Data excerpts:

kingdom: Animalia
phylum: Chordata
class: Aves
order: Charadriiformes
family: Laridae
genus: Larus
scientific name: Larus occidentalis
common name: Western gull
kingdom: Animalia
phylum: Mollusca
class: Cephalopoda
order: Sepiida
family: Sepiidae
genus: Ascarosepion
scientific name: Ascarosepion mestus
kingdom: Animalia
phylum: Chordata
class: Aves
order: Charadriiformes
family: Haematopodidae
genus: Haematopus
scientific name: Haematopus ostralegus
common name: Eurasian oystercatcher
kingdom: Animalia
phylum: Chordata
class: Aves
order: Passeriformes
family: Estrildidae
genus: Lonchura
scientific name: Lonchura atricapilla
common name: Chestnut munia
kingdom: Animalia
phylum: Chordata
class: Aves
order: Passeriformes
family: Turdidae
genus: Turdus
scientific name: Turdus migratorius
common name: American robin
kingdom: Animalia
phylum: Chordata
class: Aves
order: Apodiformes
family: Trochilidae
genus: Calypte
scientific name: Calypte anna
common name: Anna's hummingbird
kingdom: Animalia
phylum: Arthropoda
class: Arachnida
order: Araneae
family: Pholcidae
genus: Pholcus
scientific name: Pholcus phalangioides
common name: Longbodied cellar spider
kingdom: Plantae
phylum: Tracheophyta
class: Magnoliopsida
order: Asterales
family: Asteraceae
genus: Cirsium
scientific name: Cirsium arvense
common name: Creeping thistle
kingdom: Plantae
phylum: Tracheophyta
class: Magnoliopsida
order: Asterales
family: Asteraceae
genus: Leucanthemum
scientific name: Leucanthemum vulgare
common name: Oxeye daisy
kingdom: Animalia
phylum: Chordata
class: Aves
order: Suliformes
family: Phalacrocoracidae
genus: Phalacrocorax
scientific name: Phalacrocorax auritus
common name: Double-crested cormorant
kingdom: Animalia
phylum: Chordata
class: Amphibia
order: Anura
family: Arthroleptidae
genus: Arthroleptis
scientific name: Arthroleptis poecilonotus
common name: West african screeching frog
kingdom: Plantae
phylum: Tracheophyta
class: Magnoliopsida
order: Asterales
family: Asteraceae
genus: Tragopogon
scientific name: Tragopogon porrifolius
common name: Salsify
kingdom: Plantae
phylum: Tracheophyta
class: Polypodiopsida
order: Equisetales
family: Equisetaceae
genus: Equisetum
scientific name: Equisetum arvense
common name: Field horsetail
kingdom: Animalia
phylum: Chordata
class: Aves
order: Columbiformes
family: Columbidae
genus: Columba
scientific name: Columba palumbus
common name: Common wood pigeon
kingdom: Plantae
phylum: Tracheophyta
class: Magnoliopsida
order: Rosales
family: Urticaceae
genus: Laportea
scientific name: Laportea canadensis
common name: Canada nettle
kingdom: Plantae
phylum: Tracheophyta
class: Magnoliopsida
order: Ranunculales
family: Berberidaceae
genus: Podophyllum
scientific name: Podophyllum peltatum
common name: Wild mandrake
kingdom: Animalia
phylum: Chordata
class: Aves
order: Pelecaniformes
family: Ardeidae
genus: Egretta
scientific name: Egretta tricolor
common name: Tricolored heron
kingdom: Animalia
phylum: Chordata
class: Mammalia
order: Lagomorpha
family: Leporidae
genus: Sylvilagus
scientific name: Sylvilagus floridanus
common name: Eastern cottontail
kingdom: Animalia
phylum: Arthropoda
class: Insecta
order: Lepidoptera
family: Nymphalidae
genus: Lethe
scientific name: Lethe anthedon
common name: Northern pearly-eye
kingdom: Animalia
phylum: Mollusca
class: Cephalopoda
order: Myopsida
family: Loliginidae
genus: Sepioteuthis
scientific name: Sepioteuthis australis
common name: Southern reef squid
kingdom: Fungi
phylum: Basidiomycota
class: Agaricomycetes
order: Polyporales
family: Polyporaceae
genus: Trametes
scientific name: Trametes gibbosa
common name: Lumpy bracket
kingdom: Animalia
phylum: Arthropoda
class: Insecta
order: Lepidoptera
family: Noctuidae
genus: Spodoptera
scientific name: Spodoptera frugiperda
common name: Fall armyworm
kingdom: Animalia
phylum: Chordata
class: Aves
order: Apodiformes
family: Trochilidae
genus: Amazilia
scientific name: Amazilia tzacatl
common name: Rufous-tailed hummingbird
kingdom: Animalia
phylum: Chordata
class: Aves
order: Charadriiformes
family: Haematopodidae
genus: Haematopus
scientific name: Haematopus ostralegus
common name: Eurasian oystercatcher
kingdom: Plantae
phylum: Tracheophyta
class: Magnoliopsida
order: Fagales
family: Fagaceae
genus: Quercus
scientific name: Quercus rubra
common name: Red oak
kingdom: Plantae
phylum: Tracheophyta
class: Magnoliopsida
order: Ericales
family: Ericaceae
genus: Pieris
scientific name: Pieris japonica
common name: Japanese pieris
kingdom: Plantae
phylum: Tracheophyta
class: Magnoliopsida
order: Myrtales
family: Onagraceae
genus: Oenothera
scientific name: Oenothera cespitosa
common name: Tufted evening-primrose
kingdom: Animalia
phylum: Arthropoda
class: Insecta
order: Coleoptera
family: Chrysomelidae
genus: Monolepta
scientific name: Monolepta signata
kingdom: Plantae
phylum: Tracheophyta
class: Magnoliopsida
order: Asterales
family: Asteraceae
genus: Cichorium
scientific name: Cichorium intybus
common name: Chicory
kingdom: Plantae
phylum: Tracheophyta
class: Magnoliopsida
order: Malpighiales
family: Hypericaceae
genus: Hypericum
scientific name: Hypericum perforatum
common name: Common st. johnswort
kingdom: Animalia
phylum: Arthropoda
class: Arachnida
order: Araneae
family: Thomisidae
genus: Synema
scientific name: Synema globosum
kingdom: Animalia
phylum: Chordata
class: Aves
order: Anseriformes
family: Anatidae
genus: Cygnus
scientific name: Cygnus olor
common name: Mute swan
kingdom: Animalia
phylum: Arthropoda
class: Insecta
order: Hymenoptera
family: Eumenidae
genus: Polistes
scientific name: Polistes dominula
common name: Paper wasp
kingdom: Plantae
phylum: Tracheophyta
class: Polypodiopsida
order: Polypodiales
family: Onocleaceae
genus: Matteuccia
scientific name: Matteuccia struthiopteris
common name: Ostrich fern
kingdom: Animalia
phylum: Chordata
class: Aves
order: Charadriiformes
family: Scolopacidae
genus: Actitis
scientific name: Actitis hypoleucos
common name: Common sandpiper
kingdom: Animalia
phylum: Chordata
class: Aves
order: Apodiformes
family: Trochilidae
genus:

TASK GOAL:
Put every line from the items above into a Markdown table with the columns Row and Line. Number each row, and leave out any blank lines.

TASK RESPONSE:
| Row | Line |
|---|---|
| 1 | kingdom: Animalia |
| 2 | phylum: Chordata |
| 3 | class: Aves |
| 4 | order: Charadriiformes |
| 5 | family: Laridae |
| 6 | genus: Larus |
| 7 | scientific name: Larus occidentalis |
| 8 | common name: Western gull |
| 9 | kingdom: Animalia |
| 10 | phylum: Mollusca |
| 11 | class: Cephalopoda |
| 12 | order: Sepiida |
| 13 | family: Sepiidae |
| 14 | genus: Ascarosepion |
| 15 | scientific name: Ascarosepion mestus |
| 16 | kingdom: Animalia |
| 17 | phylum: Chordata |
| 18 | class: Aves |
| 19 | order: Charadriiformes |
| 20 | family: Haematopodidae |
| 21 | genus: Haematopus |
| 22 | scientific name: Haematopus ostralegus |
| 23 | common name: Eurasian oystercatcher |
| 24 | kingdom: Animalia |
| 25 | phylum: Chordata |
| 26 | class: Aves |
| 27 | order: Passeriformes |
| 28 | family: Estrildidae |
| 29 | genus: Lonchura |
| 30 | scientific name: Lonchura atricapilla |
| 31 | common name: Chestnut munia |
| 32 | kingdom: Animalia |
| 33 | phylum: Chordata |
| 34 | class: Aves |
| 35 | order: Passeriformes |
| 36 | family: Turdidae |
| 37 | genus: Turdus |
| 38 | scientific name: Turdus migratorius |
| 39 | common name: American robin |
| 40 | kingdom: Animalia |
| 41 | phylum: Chordata |
| 42 | class: Aves |
| 43 | order: Apodiformes |
| 44 | family: Trochilidae |
| 45 | genus: Calypte |
| 46 | scientific name: Calypte anna |
| 47 | common name: Anna's hummingbird |
| 48 | kingdom: Animalia |
| 49 | phylum: Arthropoda |
| 50 | class: Arachnida |
| 51 | order: Araneae |
| 52 | family: Pholcidae |
| 53 | genus: Pholcus |
| 54 | scientific name: Pholcus phalangioides |
| 55 | common name: Longbodied cellar spider |
| 56 | kingdom: Plantae |
| 57 | phylum: Tracheophyta |
| 58 | class: Magnoliopsida |
| 59 | order: Asterales |
| 60 | family: Asteraceae |
| 61 | genus: Cirsium |
| 62 | scientific name: Cirsium arvense |
| 63 | common name: Creeping thistle |
| 64 | kingdom: Plantae |
| 65 | phylum: Tracheophyta |
| 66 | class: Magnoliopsida |
| 67 | order: Asterales |
| 68 | family: Asteraceae |
| 69 | genus: Leucanthemum |
| 70 | scientific name: Leucanthemum vulgare |
| 71 | common name: Oxeye daisy |
| 72 | kingdom: Animalia |
| 73 | phylum: Chordata |
| 74 | class: Aves |
| 75 | order: Suliformes |
| 76 | family: Phalacrocoracidae |
| 77 | genus: Phalacrocorax |
| 78 | scientific name: Phalacrocorax auritus |
| 79 | common name: Double-crested cormorant |
| 80 | kingdom: Animalia |
| 81 | phylum: Chordata |
| 82 | class: Amphibia |
| 83 | order: Anura |
| 84 | family: Arthroleptidae |
| 85 | genus: Arthroleptis |
| 86 | scientific name: Arthroleptis poecilonotus |
| 87 | common name: West african screeching frog |
| 88 | kingdom: Plantae |
| 89 | phylum: Tracheophyta |
| 90 | class: Magnoliopsida |
| 91 | order: Asterales |
| 92 | family: Asteraceae |
| 93 | genus: Tragopogon |
| 94 | scientific name: Tragopogon porrifolius |
| 95 | common name: Salsify |
| 96 | kingdom: Plantae |
| 97 | phylum: Tracheophyta |
| 98 | class: Polypodiopsida |
| 99 | order: Equisetales |
| 100 | family: Equisetaceae |
| 101 | genus: Equisetum |
| 102 | scientific name: Equisetum arvense |
| 103 | common name: Field horsetail |
| 104 | kingdom: Animalia |
| 105 | phylum: Chordata |
| 106 | class: Aves |
| 107 | order: Columbiformes |
| 108 | family: Columbidae |
| 109 | genus: Columba |
| 110 | scientific name: Columba palumbus |
| 111 | common name: Common wood pigeon |
| 112 | kingdom: Plantae |
| 113 | phylum: Tracheophyta |
| 114 | class: Magnoliopsida |
| 115 | order: Rosales |
| 116 | family: Urticaceae |
| 117 | genus: Laportea |
| 118 | scientific name: Laportea canadensis |
| 119 | common name: Canada nettle |
| 120 | kingdom: Plantae |
| 121 | phylum: Tracheophyta |
| 122 | class: Magnoliopsida |
| 123 | order: Ranunculales |
| 124 | family: Berberidaceae |
| 125 | genus: Podophyllum |
| 126 | scientific name: Podophyllum peltatum |
| 127 | common name: Wild mandrake |
| 128 | kingdom: Animalia |
| 129 | phylum: Chordata |
| 130 | class: Aves |
| 131 | order: Pelecaniformes |
| 132 | family: Ardeidae |
| 133 | genus: Egretta |
| 134 | scientific name: Egretta tricolor |
| 135 | common name: Tricolored heron |
| 136 | kingdom: Animalia |
| 137 | phylum: Chordata |
| 138 | class: Mammalia |
| 139 | order: Lagomorpha |
| 140 | family: Leporidae |
| 141 | genus: Sylvilagus |
| 142 | scientific name: Sylvilagus floridanus |
| 143 | common name: Eastern cottontail |
| 144 | kingdom: Animalia |
| 145 | phylum: Arthropoda |
| 146 | class: Insecta |
| 147 | order: Lepidoptera |
| 148 | family: Nymphalidae |
| 149 | genus: Lethe |
| 150 | scientific name: Lethe anthedon |
| 151 | common name: Northern pearly-eye |
| 152 | kingdom: Animalia |
| 153 | phylum: Mollusca |
| 154 | class: Cephalopoda |
| 155 | order: Myopsida |
| 156 | family: Loliginidae |
| 157 | genus: Sepioteuthis |
| 158 | scientific name: Sepioteuthis australis |
| 159 | common name: Southern reef squid |
| 160 | kingdom: Fungi |
| 161 | phylum: Basidiomycota |
| 162 | class: Agaricomycetes |
| 163 | order: Polyporales |
| 164 | family: Polyporaceae |
| 165 | genus: Trametes |
| 166 | scientific name: Trametes gibbosa |
| 167 | common name: Lumpy bracket |
| 168 | kingdom: Animalia |
| 169 | phylum: Arthropoda |
| 170 | class: Insecta |
| 171 | order: Lepidoptera |
| 172 | family: Noctuidae |
| 173 | genus: Spodoptera |
| 174 | scientific name: Spodoptera frugiperda |
| 175 | common name: Fall armyworm |
| 176 | kingdom: Animalia |
| 177 | phylum: Chordata |
| 178 | class: Aves |
| 179 | order: Apodiformes |
| 180 | family: Trochilidae |
| 181 | genus: Amazilia |
| 182 | scientific name: Amazilia tzacatl |
| 183 | common name: Rufous-tailed hummingbird |
| 184 | kingdom: Animalia |
| 185 | phylum: Chordata |
| 186 | class: Aves |
| 187 | order: Charadriiformes |
| 188 | family: Haematopodidae |
| 189 | genus: Haematopus |
| 190 | scientific name: Haematopus ostralegus |
| 191 | common name: Eurasian oystercatcher |
| 192 | kingdom: Plantae |
| 193 | phylum: Tracheophyta |
| 194 | class: Magnoliopsida |
| 195 | order: Fagales |
| 196 | family: Fagaceae |
| 197 | genus: Quercus |
| 198 | scientific name: Quercus rubra |
| 199 | common name: Red oak |
| 200 | kingdom: Plantae |
| 201 | phylum: Tracheophyta |
| 202 | class: Magnoliopsida |
| 203 | order: Ericales |
| 204 | family: Ericaceae |
| 205 | genus: Pieris |
| 206 | scientific name: Pieris japonica |
| 207 | common name: Japanese pieris |
| 208 | kingdom: Plantae |
| 209 | phylum: Tracheophyta |
| 210 | class: Magnoliopsida |
| 211 | order: Myrtales |
| 212 | family: Onagraceae |
| 213 | genus: Oenothera |
| 214 | scientific name: Oenothera cespitosa |
| 215 | common name: Tufted evening-primrose |
| 216 | kingdom: Animalia |
| 217 | phylum: Arthropoda |
| 218 | class: Insecta |
| 219 | order: Coleoptera |
| 220 | family: Chrysomelidae |
| 221 | genus: Monolepta |
| 222 | scientific name: Monolepta signata |
| 223 | kingdom: Plantae |
| 224 | phylum: Tracheophyta |
| 225 | class: Magnoliopsida |
| 226 | order: Asterales |
| 227 | family: Asteraceae |
| 228 | genus: Cichorium |
| 229 | scientific name: Cichorium intybus |
| 230 | common name: Chicory |
| 231 | kingdom: Plantae |
| 232 | phylum: Tracheophyta |
| 233 | class: Magnoliopsida |
| 234 | order: Malpighiales |
| 235 | family: Hypericaceae |
| 236 | genus: Hypericum |
| 237 | scientific name: Hypericum perforatum |
| 238 | common name: Common st. johnswort |
| 239 | kingdom: Animalia |
| 240 | phylum: Arthropoda |
| 241 | class: Arachnida |
| 242 | order: Araneae |
| 243 | family: Thomisidae |
| 244 | genus: Synema |
| 245 | scientific name: Synema globosum |
| 246 | kingdom: Animalia |
| 247 | phylum: Chordata |
| 248 | class: Aves |
| 249 | order: Anseriformes |
| 250 | family: Anatidae |
| 251 | genus: Cygnus |
| 252 | scientific name: Cygnus olor |
| 253 | common name: Mute swan |
| 254 | kingdom: Animalia |
| 255 | phylum: Arthropoda |
| 256 | class: Insecta |
| 257 | order: Hymenoptera |
| 258 | family: Eumenidae |
| 259 | genus: Polistes |
| 260 | scientific name: Polistes dominula |
| 261 | common name: Paper wasp |
| 262 | kingdom: Plantae |
| 263 | phylum: Tracheophyta |
| 264 | class: Polypodiopsida |
| 265 | order: Polypodiales |
| 266 | family: Onocleaceae |
| 267 | genus: Matteuccia |
| 268 | scientific name: Matteuccia struthiopteris |
| 269 | common name: Ostrich fern |
| 270 | kingdom: Animalia |
| 271 | phylum: Chordata |
| 272 | class: Aves |
| 273 | order: Charadriiformes |
| 274 | family: Scolopacidae |
| 275 | genus: Actitis |
| 276 | scientific name: Actitis hypoleucos |
| 277 | common name: Common sandpiper |
| 278 | kingdom: Animalia |
| 279 | phylum: Chordata |
| 280 | class: Aves |
| 281 | order: Apodiformes |
| 282 | family: Trochilidae |
| 283 | genus: |